In sharp contrast, the pro-growth tax relief measures passed in 2001 and 2003 are temporary. For example, the reduction in personal income tax rates expires after 2010, with the top rate increasing from 35% to 39.6% in 2011. The death tax dies in 2010, but then is resurrected in 2011 with a top rate of 60%. In 2009, the top capital gains tax rate on individuals increases from 15% to 20%, and the highest rate on dividend income rises from 15% to 39.6%.

In 2006, the small business expensing level of $100,000 implemented in 2003 (and indexed for inflation) declines to $25,000 in 2006. The threshold level at which the expensing amount gets phased down drops from $400,000 to $200,000 in 2006 as well.

Like spouses with wandering eyes, our elected officials apparently want to keep their options open when it comes to tax relief.

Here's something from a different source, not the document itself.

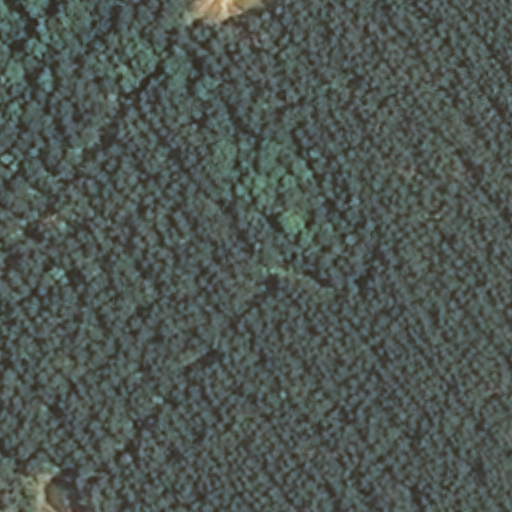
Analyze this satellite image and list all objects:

There was some good news in July as the U.S. House of Representatives voted by 424-0 to extend the small business expensing provisions through 2007. The Senate has yet to take up the measure. Let’s hope they have the common sense to pass it. This expensing provision provides incentives to make the investments necessary to expand businesses and create jobs.

At the same time, though, a temporary extension of temporary tax cuts is not exactly the ideal way to make tax policy.

Investors and entrepreneurs need to know that tax relief is permanent in order to have the confidence to move ahead with plans for starting up and expanding businesses.

Most tax cuts help the economy. In particular, tax relief measures that enhance incentives for working, saving, investing and entrepreneurship accomplish the most in boosting the economy over both the short term and the long haul. So, cutting personal income, capital gains, dividend and estate taxes makes sense, as does providing expensing options for business investment. But making such cuts temporary saps some of the economic energy from tax relief.

Our elected officials have to decide where their hearts truly lie. What are they really committed to in the end – ever-bigger government or substantive, permanent tax relief? Eventually, today’s policy bigamy will have to come to an end, and a choice made.

Raymond J. Keating serves as chief economist for the Small Business Survival Committee.